### Exercise:
Reproduce the records below exactly as they are written.

### Data provided:

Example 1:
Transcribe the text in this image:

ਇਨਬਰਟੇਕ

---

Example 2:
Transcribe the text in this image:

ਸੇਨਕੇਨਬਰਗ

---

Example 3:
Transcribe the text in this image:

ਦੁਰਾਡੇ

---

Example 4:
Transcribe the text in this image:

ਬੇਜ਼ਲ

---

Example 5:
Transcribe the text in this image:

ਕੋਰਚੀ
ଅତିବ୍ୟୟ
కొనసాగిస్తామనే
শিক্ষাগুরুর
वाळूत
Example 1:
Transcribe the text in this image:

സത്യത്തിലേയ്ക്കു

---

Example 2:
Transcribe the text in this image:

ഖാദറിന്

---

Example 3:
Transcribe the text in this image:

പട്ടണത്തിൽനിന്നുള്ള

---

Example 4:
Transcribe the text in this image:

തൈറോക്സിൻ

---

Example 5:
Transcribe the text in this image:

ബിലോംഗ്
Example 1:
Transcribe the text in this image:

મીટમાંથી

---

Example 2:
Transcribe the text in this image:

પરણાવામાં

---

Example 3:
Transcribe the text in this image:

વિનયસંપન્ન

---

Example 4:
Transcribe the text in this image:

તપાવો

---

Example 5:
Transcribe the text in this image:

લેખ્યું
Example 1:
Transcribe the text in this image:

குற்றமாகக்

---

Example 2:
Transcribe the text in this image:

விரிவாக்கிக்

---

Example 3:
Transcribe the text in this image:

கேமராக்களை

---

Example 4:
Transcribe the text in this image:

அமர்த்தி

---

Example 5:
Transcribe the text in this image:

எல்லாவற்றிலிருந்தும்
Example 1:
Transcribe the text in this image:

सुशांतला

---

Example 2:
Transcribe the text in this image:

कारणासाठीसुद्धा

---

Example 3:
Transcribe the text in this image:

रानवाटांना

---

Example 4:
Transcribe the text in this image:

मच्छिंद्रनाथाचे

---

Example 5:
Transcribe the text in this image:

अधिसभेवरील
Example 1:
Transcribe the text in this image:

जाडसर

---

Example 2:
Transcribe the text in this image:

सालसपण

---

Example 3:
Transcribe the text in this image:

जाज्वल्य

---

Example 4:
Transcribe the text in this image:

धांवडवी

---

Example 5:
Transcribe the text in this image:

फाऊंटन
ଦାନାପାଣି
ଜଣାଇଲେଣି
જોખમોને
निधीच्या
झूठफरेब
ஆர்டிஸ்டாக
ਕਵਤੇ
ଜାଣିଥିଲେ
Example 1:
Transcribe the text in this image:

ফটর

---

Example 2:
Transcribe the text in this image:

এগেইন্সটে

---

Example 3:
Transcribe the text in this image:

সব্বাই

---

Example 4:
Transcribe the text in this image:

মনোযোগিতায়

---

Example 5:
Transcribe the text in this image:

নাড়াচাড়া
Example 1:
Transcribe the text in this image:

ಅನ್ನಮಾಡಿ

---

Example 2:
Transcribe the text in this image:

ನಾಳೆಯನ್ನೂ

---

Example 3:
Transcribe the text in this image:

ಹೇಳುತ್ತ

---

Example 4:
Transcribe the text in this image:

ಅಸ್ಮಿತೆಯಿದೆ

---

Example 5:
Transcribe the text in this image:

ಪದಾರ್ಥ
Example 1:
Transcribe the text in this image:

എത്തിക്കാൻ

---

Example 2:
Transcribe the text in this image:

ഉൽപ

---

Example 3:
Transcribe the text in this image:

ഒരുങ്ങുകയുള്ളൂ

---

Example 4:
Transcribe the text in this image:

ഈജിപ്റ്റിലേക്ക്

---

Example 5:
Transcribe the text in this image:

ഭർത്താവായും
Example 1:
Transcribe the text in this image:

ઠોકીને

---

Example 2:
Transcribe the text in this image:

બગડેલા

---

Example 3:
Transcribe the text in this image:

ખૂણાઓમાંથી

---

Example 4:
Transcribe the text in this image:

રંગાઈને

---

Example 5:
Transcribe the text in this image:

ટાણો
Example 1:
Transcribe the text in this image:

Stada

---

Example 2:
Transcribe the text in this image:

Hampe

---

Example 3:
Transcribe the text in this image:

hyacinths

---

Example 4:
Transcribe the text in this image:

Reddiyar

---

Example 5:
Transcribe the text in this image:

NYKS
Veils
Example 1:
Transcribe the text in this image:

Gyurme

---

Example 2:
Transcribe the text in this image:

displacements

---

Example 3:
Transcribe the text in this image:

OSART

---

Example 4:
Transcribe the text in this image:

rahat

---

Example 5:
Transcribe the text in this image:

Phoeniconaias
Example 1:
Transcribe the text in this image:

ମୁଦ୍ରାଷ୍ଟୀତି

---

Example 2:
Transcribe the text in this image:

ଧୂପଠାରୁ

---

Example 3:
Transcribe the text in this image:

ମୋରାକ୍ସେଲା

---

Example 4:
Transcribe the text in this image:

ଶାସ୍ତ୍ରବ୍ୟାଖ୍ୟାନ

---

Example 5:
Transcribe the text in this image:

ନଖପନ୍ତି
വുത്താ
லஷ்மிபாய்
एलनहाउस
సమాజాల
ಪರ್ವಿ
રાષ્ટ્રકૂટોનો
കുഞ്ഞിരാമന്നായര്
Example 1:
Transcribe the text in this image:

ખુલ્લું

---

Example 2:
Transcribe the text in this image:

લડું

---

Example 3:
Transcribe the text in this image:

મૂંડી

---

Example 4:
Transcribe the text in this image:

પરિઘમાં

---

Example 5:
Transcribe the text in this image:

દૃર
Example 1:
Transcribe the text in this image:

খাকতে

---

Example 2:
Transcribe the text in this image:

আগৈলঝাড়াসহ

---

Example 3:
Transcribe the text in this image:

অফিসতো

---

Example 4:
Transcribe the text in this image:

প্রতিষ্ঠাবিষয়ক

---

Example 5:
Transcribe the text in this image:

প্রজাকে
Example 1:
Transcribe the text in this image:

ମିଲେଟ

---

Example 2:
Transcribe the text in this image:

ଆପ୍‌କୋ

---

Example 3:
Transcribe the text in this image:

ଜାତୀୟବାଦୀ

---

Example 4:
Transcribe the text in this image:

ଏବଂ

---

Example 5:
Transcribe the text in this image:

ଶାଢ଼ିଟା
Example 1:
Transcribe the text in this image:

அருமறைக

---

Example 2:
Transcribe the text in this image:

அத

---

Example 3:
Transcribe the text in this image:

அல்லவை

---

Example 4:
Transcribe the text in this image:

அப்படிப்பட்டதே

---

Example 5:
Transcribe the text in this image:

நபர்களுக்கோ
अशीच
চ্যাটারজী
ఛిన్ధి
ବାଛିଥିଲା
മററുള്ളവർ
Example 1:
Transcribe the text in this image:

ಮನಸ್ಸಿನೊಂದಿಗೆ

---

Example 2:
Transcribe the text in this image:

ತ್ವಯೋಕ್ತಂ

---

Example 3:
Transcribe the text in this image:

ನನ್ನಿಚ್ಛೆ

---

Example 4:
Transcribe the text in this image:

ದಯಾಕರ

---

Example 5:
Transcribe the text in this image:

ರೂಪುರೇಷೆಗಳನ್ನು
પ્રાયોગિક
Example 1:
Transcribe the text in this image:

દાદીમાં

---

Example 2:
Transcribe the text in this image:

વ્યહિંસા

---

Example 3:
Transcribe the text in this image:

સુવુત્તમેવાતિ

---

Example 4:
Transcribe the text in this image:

### Result of the task:
Example 1:
Transcribe the text in this image:

ਇਨਬਰਟੇਕ

---

Example 2:
Transcribe the text in this image:

ਸੇਨਕੇਨਬਰਗ

---

Example 3:
Transcribe the text in this image:

ਦੁਰਾਡੇ

---

Example 4:
Transcribe the text in this image:

ਬੇਜ਼ਲ

---

Example 5:
Transcribe the text in this image:

ਕੋਰਚੀ
ଅତିବ୍ୟୟ
కొనసాగిస్తామనే
শিক্ষাগুরুর
वाळूत
Example 1:
Transcribe the text in this image:

സത്യത്തിലേയ്ക്കു

---

Example 2:
Transcribe the text in this image:

ഖാദറിന്

---

Example 3:
Transcribe the text in this image:

പട്ടണത്തിൽനിന്നുള്ള

---

Example 4:
Transcribe the text in this image:

തൈറോക്സിൻ

---

Example 5:
Transcribe the text in this image:

ബിലോംഗ്
Example 1:
Transcribe the text in this image:

મીટમાંથી

---

Example 2:
Transcribe the text in this image:

પરણાવામાં

---

Example 3:
Transcribe the text in this image:

વિનયસંપન્ન

---

Example 4:
Transcribe the text in this image:

તપાવો

---

Example 5:
Transcribe the text in this image:

લેખ્યું
Example 1:
Transcribe the text in this image:

குற்றமாகக்

---

Example 2:
Transcribe the text in this image:

விரிவாக்கிக்

---

Example 3:
Transcribe the text in this image:

கேமராக்களை

---

Example 4:
Transcribe the text in this image:

அமர்த்தி

---

Example 5:
Transcribe the text in this image:

எல்லாவற்றிலிருந்தும்
Example 1:
Transcribe the text in this image:

सुशांतला

---

Example 2:
Transcribe the text in this image:

कारणासाठीसुद्धा

---

Example 3:
Transcribe the text in this image:

रानवाटांना

---

Example 4:
Transcribe the text in this image:

मच्छिंद्रनाथाचे

---

Example 5:
Transcribe the text in this image:

अधिसभेवरील
Example 1:
Transcribe the text in this image:

जाडसर

---

Example 2:
Transcribe the text in this image:

सालसपण

---

Example 3:
Transcribe the text in this image:

जाज्वल्य

---

Example 4:
Transcribe the text in this image:

धांवडवी

---

Example 5:
Transcribe the text in this image:

फाऊंटन
ଦାନାପାଣି
ଜଣାଇଲେଣି
જોખમોને
निधीच्या
झूठफरेब
ஆர்டிஸ்டாக
ਕਵਤੇ
ଜାଣିଥିଲେ
Example 1:
Transcribe the text in this image:

ফটর

---

Example 2:
Transcribe the text in this image:

এগেইন্সটে

---

Example 3:
Transcribe the text in this image:

সব্বাই

---

Example 4:
Transcribe the text in this image:

মনোযোগিতায়

---

Example 5:
Transcribe the text in this image:

নাড়াচাড়া
Example 1:
Transcribe the text in this image:

ಅನ್ನಮಾಡಿ

---

Example 2:
Transcribe the text in this image:

ನಾಳೆಯನ್ನೂ

---

Example 3:
Transcribe the text in this image:

ಹೇಳುತ್ತ

---

Example 4:
Transcribe the text in this image:

ಅಸ್ಮಿತೆಯಿದೆ

---

Example 5:
Transcribe the text in this image:

ಪದಾರ್ಥ
Example 1:
Transcribe the text in this image:

എത്തിക്കാൻ

---

Example 2:
Transcribe the text in this image:

ഉൽപ

---

Example 3:
Transcribe the text in this image:

ഒരുങ്ങുകയുള്ളൂ

---

Example 4:
Transcribe the text in this image:

ഈജിപ്റ്റിലേക്ക്

---

Example 5:
Transcribe the text in this image:

ഭർത്താവായും
Example 1:
Transcribe the text in this image:

ઠોકીને

---

Example 2:
Transcribe the text in this image:

બગડેલા

---

Example 3:
Transcribe the text in this image:

ખૂણાઓમાંથી

---

Example 4:
Transcribe the text in this image:

રંગાઈને

---

Example 5:
Transcribe the text in this image:

ટાણો
Example 1:
Transcribe the text in this image:

Stada

---

Example 2:
Transcribe the text in this image:

Hampe

---

Example 3:
Transcribe the text in this image:

hyacinths

---

Example 4:
Transcribe the text in this image:

Reddiyar

---

Example 5:
Transcribe the text in this image:

NYKS
Veils
Example 1:
Transcribe the text in this image:

Gyurme

---

Example 2:
Transcribe the text in this image:

displacements

---

Example 3:
Transcribe the text in this image:

OSART

---

Example 4:
Transcribe the text in this image:

rahat

---

Example 5:
Transcribe the text in this image:

Phoeniconaias
Example 1:
Transcribe the text in this image:

ମୁଦ୍ରାଷ୍ଟୀତି

---

Example 2:
Transcribe the text in this image:

ଧୂପଠାରୁ

---

Example 3:
Transcribe the text in this image:

ମୋରାକ୍ସେଲା

---

Example 4:
Transcribe the text in this image:

ଶାସ୍ତ୍ରବ୍ୟାଖ୍ୟାନ

---

Example 5:
Transcribe the text in this image:

ନଖପନ୍ତି
വുത്താ
லஷ்மிபாய்
एलनहाउस
సమాజాల
ಪರ್ವಿ
રાષ્ટ્રકૂટોનો
കുഞ്ഞിരാമന്നായര്
Example 1:
Transcribe the text in this image:

ખુલ્લું

---

Example 2:
Transcribe the text in this image:

લડું

---

Example 3:
Transcribe the text in this image:

મૂંડી

---

Example 4:
Transcribe the text in this image:

પરિઘમાં

---

Example 5:
Transcribe the text in this image:

દૃર
Example 1:
Transcribe the text in this image:

খাকতে

---

Example 2:
Transcribe the text in this image:

আগৈলঝাড়াসহ

---

Example 3:
Transcribe the text in this image:

অফিসতো

---

Example 4:
Transcribe the text in this image:

প্রতিষ্ঠাবিষয়ক

---

Example 5:
Transcribe the text in this image:

প্রজাকে
Example 1:
Transcribe the text in this image:

ମିଲେଟ

---

Example 2:
Transcribe the text in this image:

ଆପ୍‌କୋ

---

Example 3:
Transcribe the text in this image:

ଜାତୀୟବାଦୀ

---

Example 4:
Transcribe the text in this image:

ଏବଂ

---

Example 5:
Transcribe the text in this image:

ଶାଢ଼ିଟା
Example 1:
Transcribe the text in this image:

அருமறைக

---

Example 2:
Transcribe the text in this image:

அத

---

Example 3:
Transcribe the text in this image:

அல்லவை

---

Example 4:
Transcribe the text in this image:

அப்படிப்பட்டதே

---

Example 5:
Transcribe the text in this image:

நபர்களுக்கோ
अशीच
চ্যাটারজী
ఛిన్ధి
ବାଛିଥିଲା
മററുള്ളവർ
Example 1:
Transcribe the text in this image:

ಮನಸ್ಸಿನೊಂದಿಗೆ

---

Example 2:
Transcribe the text in this image:

ತ್ವಯೋಕ್ತಂ

---

Example 3:
Transcribe the text in this image:

ನನ್ನಿಚ್ಛೆ

---

Example 4:
Transcribe the text in this image:

ದಯಾಕರ

---

Example 5:
Transcribe the text in this image:

ರೂಪುರೇಷೆಗಳನ್ನು
પ્રાયોગિક
Example 1:
Transcribe the text in this image:

દાદીમાં

---

Example 2:
Transcribe the text in this image:

વ્યહિંસા

---

Example 3:
Transcribe the text in this image:

સુવુત્તમેવાતિ

---

Example 4:
Transcribe the text in this image:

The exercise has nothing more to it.